Senat räumt Wachdienst-Dauereinsatz in Kinderhäusern ein. Linke: „Dürfte in Deutschland einmalig sein“

Von Kaija Kutter

Jetzt ist es offiziell: Der Landebetrieb Erziehung setzt in zwei seiner Kinderschutzhäuser seit vorigen Herbst einen Security-Dienst ein. Das geht aus einer Antwort des Senats auf eine Anfrage der Linken hervor. Es handelt sich um die Kinderschutzgruppen für sechs- bis zwölfjährige Kinder in Wilhelmsburg und Neugraben.

Insgesamt kam es seit dem Start des Security-Einsatzes am 28. August 2018 bis zum 9. Februar 21 Mal vor, dass Kinder von Security-Mitarbeitern festgehalten wurden. Zu den einzelnen Vorfällen, die dokumentiert sind, äußert sich die Behörde von Sozialsenatorin Melanie Leonhard (SPD) nicht – unter Hinweis auf den Sozialdatenschutz.

In der Neugrabener Kinderschutzgruppe erfolgte der Einsatz vom 28. August bis 16. September. Zu dieser Zeit befanden sich sogar ein vier- und ein fünfjähriges Kind im Haus. Im Wilhelmsburger Haus erfolgte der Einsatz eine Woche im Oktober und seit dem 12. November „fortlaufend bis heute“, wie der Senat schreibt. Der Mitarbeiter trage Security-Kluft, damit er in seiner Rolle „klar erkennbar“ sei. Er habe die Anweisung, keine Pädagogik zu übernehmen und halte sich im Hintergrund. Zeigten Kinder ein „hoch aggressives und gewalttätiges Verhalten“, könne der Wachmann durch „Präsenz und deeskalierende Intervention“ die Pädagogen unterstützen.

Die Linke findet das inakzeptabel. „Die Kinderschutzhäuser haben massive Probleme, aber Security ist keine Lösung“, sagt die Abgeordnete Sabine Boeddinghaus. Ein Problem sei, dass die Kinder immer länger in den Schutzhäusern blieben, die eigentlich nur als „Übergangszuhause“ nach einer Inobhutnahme gedacht seien.

Auch sei die Mitarbeiter-Fluktuation viel zu hoch, bemängelt die jugendpolitische Sprecherin ihrer Fraktion: „Die dortigen Zustände sind weder für die Beschäftigten noch für die Kinder akzeptabel.“ Die Security werde offenbar bei Überlastungen eingesetzt, habe aber in Einrichtungen, die mit hoch belasteten Kindern arbeiten, nichts zu suchen.
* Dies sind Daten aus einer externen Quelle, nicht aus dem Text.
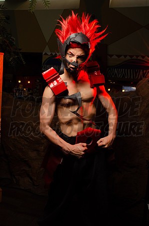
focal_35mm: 34
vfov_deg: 55.2
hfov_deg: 38.2
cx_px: 74
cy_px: 113
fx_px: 215
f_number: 22
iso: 200
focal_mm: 23
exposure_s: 1/15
Der Einsatz „dürfte in Deutschland einmalig sein“, sagt Boeddinghaus.

Ihr Parteikollege Mehmet Yildiz hält es für nicht plausibel, dass es gelingt, die Security von der Pädagogik fernzuhalten. Ein Wachdienst, der sich im Hintergrund hält und nur in Notlagen einschreitet, mache die Sache für die Kinder eventuell sogar noch traumatisierender, weil die Personen „völlig unbekannt sind“.

Die Ursache für die Zuspitzung in den Kinderschutzhäusern liegt nach Ansicht der beiden auch darin, dass es an Alternativen fehle. So gebe es zu wenig Plätze in Eltern-Kind-Einrichtungen und zu wenig Kurzzeit-Pflegestellen. Der Zustand der sozialen Infrastruktur entspreche in keiner Weise den Empfehlungen der Enquete-Kommission zur Verbesserung von Kinderrechten. Die Linke will Anträge stellen, damit eine Umkehr erfolgt. Doch beim Security-Thema biss sie bisher bei Rot-Grün auf Granit. So blockierten SPD und Grüne im Oktober die Überweisung einer Anfrage in den Familienausschuss, in der es um Security-Einsatz bei Jugendlichen ging.